As a homeschooling, business owning, Instagramming, blogging momma of four, I absolutely love meals that I can make quickly and in mass quantities! While I love to cook and refuse to buy packaged foods, sometimes we are in a hurry and need something we can quickly have on the table. Additionally, since my oldest two girls are 10 and 13, I love having things available that they can heat up and serve their siblings if momma is busy or not feeling well. One breakfast dish that works perfectly for our lifestyle is Egg Muffins! I can easily make several pans of these for the same amount of work as one pan. They refrigerate or even freeze easily, meaning we can pull them out for a super quick breakfast later! Another thing I love about them is how flexible they are! You can literally fill them with anything you have on hand! Healthy sausage, bacon or ham make them savory or you can stick to veggies only! Add any type of cheese you have on hand, if you want, or keep them dairy free. These are perfect for anyone on a low carb or Keto diet as well, which we have been trying to stick with in the new year! These protein packed muffins are incredibly versatile, easy to make and even easier to reheat!
Today, I made Bacon, Cheddar and Spinach Egg Muffins! I will walk you through my technique but as I stated above, feel free to fill them as you see fit for the tastes and dietary needs of your family! To begin with, if using meat, begin frying it in a skillet, about half way through, add diced onions to allow them to saute.
Secondly, beat your eggs together with salt and a splash of milk (only if you are not dairy free). To beat my eggs, I use my Vitamix! So simple to use and they get very light and fluffy! Next, coat your muffin tins with a layer of olive oil. Fill your muffin tins half way full. Your muffins will puff up in the oven, so do not overfill them!
Lightly chop your spinach as shown and grate your cheese. I always use freshly grated cheese as it does not have cellulose added which prevents it from properly melting.
Gently layer your toppings onto your eggs. Bake for 20 Minutes. Let your muffins cool for about 10 minutes before attempting to remove them. Use a knife around the edges to help loosen them if needed.

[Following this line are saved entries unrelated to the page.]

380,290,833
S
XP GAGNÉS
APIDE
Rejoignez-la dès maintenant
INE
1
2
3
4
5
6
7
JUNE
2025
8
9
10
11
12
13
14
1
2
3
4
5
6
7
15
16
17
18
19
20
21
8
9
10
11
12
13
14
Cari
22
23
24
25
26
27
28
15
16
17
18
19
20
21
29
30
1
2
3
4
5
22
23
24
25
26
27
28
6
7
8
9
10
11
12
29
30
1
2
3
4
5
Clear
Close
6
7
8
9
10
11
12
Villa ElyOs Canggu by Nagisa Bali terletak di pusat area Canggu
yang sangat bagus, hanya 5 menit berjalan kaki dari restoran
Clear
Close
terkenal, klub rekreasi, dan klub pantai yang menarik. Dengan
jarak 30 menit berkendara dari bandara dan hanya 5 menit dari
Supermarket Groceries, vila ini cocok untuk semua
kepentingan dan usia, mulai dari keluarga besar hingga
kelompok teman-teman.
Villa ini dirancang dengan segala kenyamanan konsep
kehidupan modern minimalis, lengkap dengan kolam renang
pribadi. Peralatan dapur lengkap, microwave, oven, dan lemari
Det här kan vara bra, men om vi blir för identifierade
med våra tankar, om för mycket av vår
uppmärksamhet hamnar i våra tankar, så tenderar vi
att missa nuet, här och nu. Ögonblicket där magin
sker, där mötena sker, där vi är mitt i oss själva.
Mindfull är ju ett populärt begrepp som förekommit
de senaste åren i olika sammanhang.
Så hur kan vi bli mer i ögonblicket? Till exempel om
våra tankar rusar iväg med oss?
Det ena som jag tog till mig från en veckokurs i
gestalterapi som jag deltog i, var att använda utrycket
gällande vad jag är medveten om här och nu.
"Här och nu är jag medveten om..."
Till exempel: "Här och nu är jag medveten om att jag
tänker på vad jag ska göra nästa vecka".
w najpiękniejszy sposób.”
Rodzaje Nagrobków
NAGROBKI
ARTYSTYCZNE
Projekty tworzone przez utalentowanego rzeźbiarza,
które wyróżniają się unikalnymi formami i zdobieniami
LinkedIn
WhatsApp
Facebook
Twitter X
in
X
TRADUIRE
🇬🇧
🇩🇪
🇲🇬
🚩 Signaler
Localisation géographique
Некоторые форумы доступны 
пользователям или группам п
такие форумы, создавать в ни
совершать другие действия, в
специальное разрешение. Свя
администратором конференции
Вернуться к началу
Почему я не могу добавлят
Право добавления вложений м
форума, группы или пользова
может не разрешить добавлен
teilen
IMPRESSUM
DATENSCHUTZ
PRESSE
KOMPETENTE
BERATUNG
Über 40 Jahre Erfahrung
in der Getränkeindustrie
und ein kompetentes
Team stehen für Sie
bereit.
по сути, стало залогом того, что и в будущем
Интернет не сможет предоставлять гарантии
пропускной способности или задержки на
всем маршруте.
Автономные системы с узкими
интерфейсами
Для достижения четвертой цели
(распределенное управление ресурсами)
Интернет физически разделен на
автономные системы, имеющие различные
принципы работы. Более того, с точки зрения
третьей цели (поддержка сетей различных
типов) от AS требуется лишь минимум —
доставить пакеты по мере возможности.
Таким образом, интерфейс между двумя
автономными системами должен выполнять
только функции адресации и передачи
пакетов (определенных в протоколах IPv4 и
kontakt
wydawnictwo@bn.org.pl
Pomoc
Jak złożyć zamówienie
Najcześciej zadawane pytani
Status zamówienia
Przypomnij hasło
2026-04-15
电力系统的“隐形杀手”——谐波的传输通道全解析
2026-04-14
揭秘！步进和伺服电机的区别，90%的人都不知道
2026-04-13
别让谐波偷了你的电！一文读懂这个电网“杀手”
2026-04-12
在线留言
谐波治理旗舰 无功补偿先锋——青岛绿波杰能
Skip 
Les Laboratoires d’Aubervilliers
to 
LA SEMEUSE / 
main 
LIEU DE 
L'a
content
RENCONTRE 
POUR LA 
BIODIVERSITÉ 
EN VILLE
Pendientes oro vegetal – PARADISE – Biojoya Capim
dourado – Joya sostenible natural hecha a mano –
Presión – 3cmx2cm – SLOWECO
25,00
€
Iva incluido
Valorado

To store the muffins, pack them into an airtight container and keep them in the refrigerator for up to 5 days. The reheat, zap them in the microwave for 10-15 seconds a piece.
For the freezer, let the muffins cool completely, then wrap individually with plastic wrap and place all of them in a zip-lock baggie. Place in the freezer for up to 2 months. To reheat, remove plastic wrap and wrap them in a damp paper towel. Place in microwave for 20 second increments until it is warm.
Bacon, Spinach, Cheddar Egg Muffins:
Prep Time: 15 minutes
Cook Time: 20 Minutes
Total Time 35 Minutes
This recipe makes 18 muffins but can be easily multiplied to make plenty of extras!
Base:
18 Eggs
1/8 C Milk (can be removed to make them dairy free)
Salt and Pepper to taste
Bacon, Spinach and Cheddar:
1 lb Bacon
1/2 Onion, diced
1 C Cheddar Cheese (I prefer freshly grated)
1 C Spinach, roughly chopped
1. Preheat oven to 350*
2. Chop bacon into bite size pieces with scissors and place in skillet over med-high heat.
3. Crack eggs into Vitamix or bowl, add splash of milk and salt and pepper to taste.
4. Add diced onion to meat to allow it to saute. If you are not adding meat, saute onion separately or add raw.
5. Coat muffin tins with olive oil.
6. Fill muffin tins half full with egg mixture.
7. Place equal portions of chopped spinach, cheese and onion/meat mixture on each muffin.
8. Place in oven and bake for 20 minutes.
9. Remove and let cool for 10 minutes.
10. Serve or store as mentioned above.